France

Double féminicide dans la Vienne : utilisation croissante des drones GIGN.

Un homme né en 1960 est suspecté d’avoir tué dimanche à Montmorillon, dans la Vienne, son ex-compagne et la sœur de celle-ci. La force d’intervention de la gendarmerie nationale utilise des drones depuis une vingtaine d’années, selon un rapport du Sénat.


Son arrestation a été facilitée par l’utilisation d’un drone. Un homme né en 1960 est soupçonné d’avoir tué dimanche à Montmorillon, dans la Vienne, son ancienne compagne ainsi que la sœur de celle-ci. Cet ancien militaire s’est rendu chez elles armé d’un fusil et leur a tiré dessus, avant de retourner à son domicile. Après la découverte des corps des victimes, une centaine de gendarmes, comprenant des membres de l’antenne du GIGN de Tours, ont été déployés dans cette commune d’environ 5.800 habitants pour localiser et intercepter le suspect. Ce dernier a été trouvé blessé par balle à la poitrine par les opérateurs de l’unité d’élite et est décédé dans la soirée à l’hôpital de Poitiers. C’est lors de cette opération qu’un drone a été utilisé.

Traque de fugitifs, intervention face à des forcenés, interpellations à haut risque de trafiquants… La force d’intervention de la gendarmerie nationale, qui effectue quotidiennement une dizaine de missions en France et à l’étranger, se sert de drones depuis environ vingt ans, selon un rapport du Sénat. Le GIGN central, situé à Versailles dans les Yvelines, comprend une section des moyens spéciaux au sein de sa division technique. Disposant de drones aériens, terrestres ou roulants, ces militaires sont en alerte constante.
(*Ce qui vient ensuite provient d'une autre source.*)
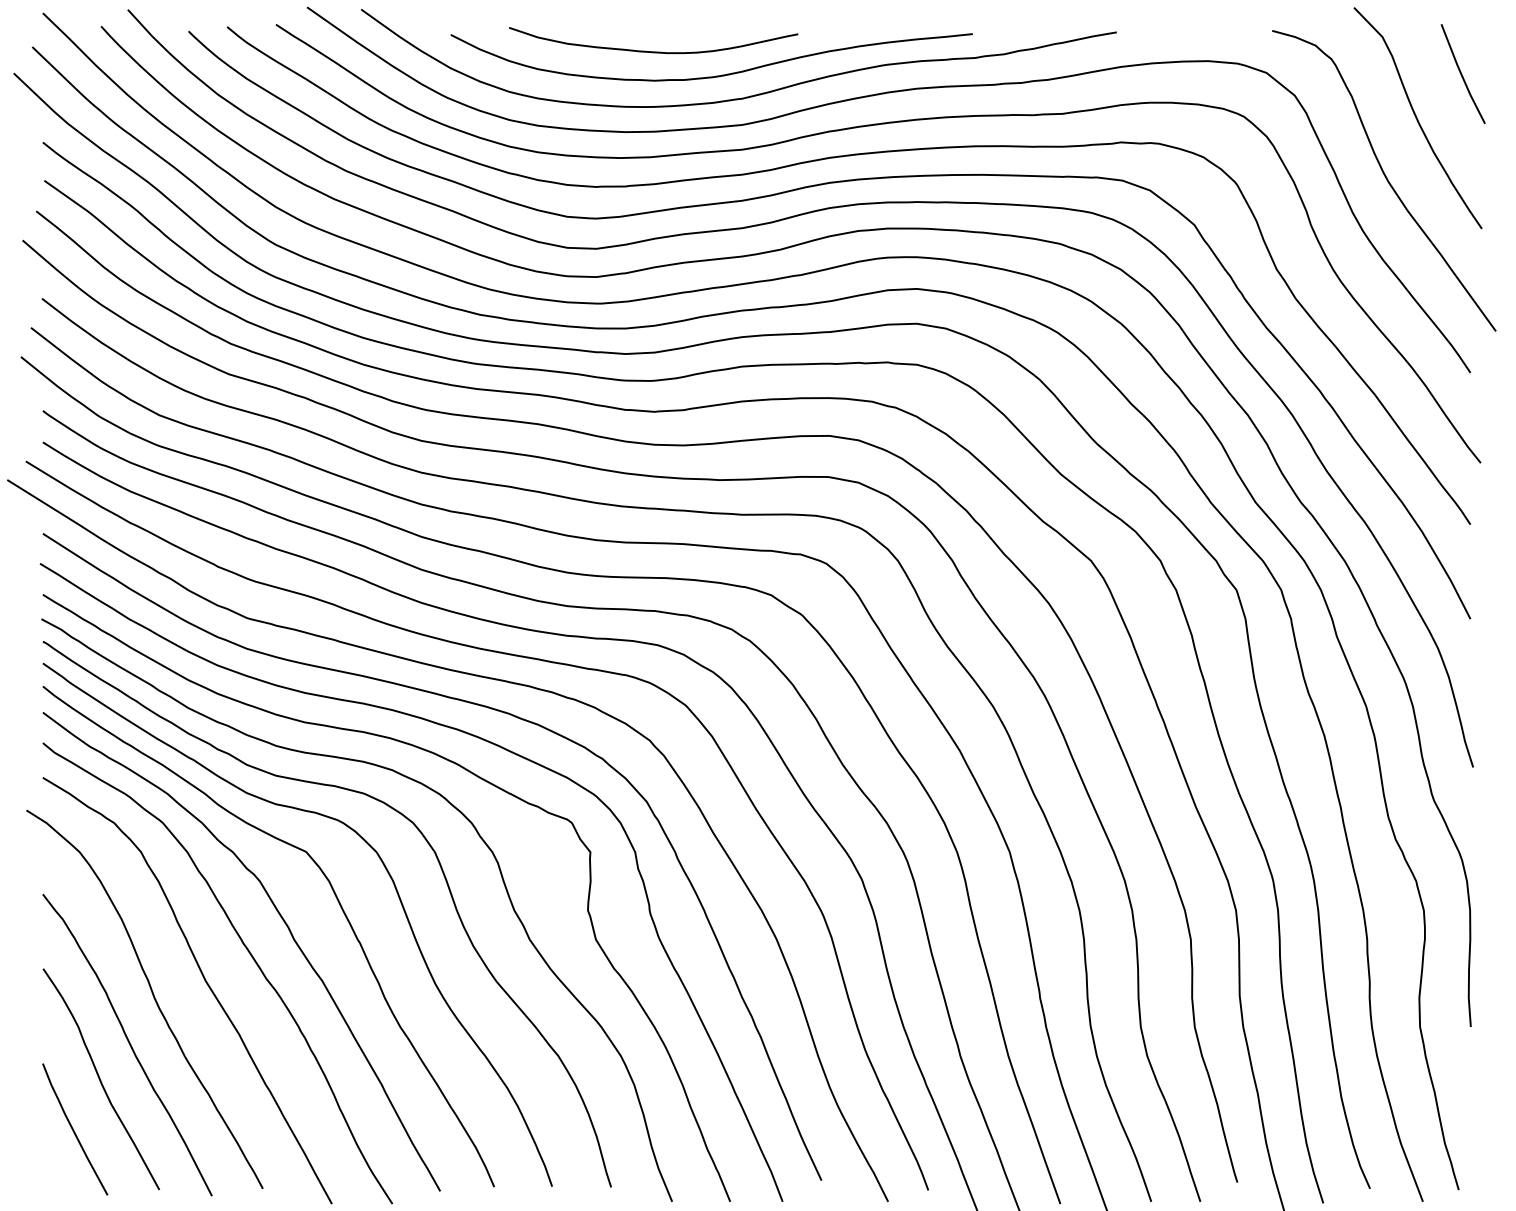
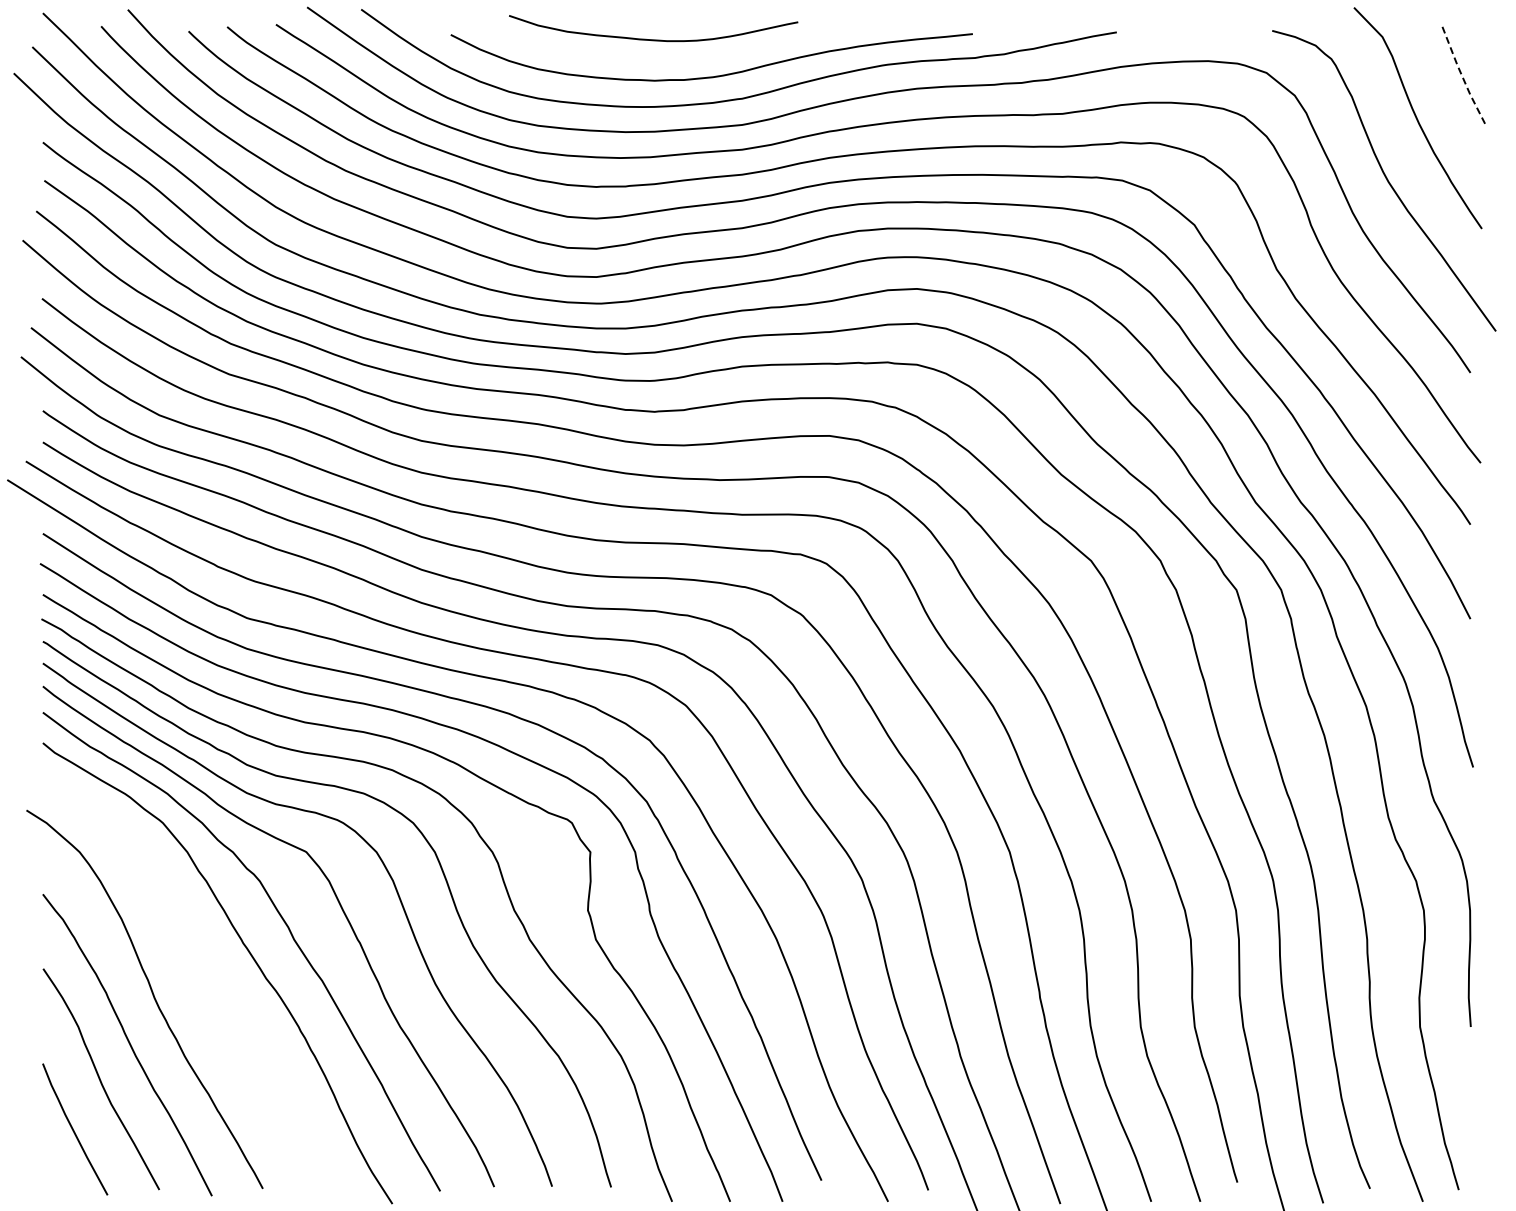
curve at (653, 51) position: (653, 51) -> (653, 39)
line at (1461, 74): solid -> dashed
curve at (205, 982): present -> none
Ils accompagnent leurs collègues de la force d’intervention lorsqu’ils doivent se déployer, à tout moment du jour ou de la nuit, sur des scénarios tels que des tueries de masse ou des prises d’otages.

« Ce sont des télépilotes spécialement formés, capables de décrypter tout type d’images captées par des drones, notamment celles prises avec des caméras infrarouges la nuit », explique à *20 Minutes* une source proche du dossier. Observer l’intérieur d’un bâtiment, localiser un forcené, détecter la présence possible d’armes… Leur contribution est essentielle pour fournir des renseignements en temps réel, utiles avant de lancer un assaut. « Les drones sont emportés lors de chaque opération mais ne sont pas systématiquement utilisés, c’est décidé au cas par cas », précise une source sécuritaire. Ces appareils se révèlent également très utiles pour les gendarmes d’élite lors de missions de renseignement, pour effectuer des filatures discrètes ou des observations prolongées.

La section des moyens spéciaux forme et équipe les télépilotes qui sont affectés aux 14 antennes locales du GIGN. Ses membres sont également responsables de la veille technologique et doivent se tenir informés des dernières innovations. À cet effet, des partenariats sont établis avec des entreprises. « Il y a également une collaboration à ces propos avec l’AID (Agence Innovation Défense), la DGA (Direction générale de l’Armement), » explique un bon connaisseur de l’unité. Le GIGN ne fait pas cavalier seul, ne réfléchit pas seul, mais est suffisamment autonome dans sa pratique des drones.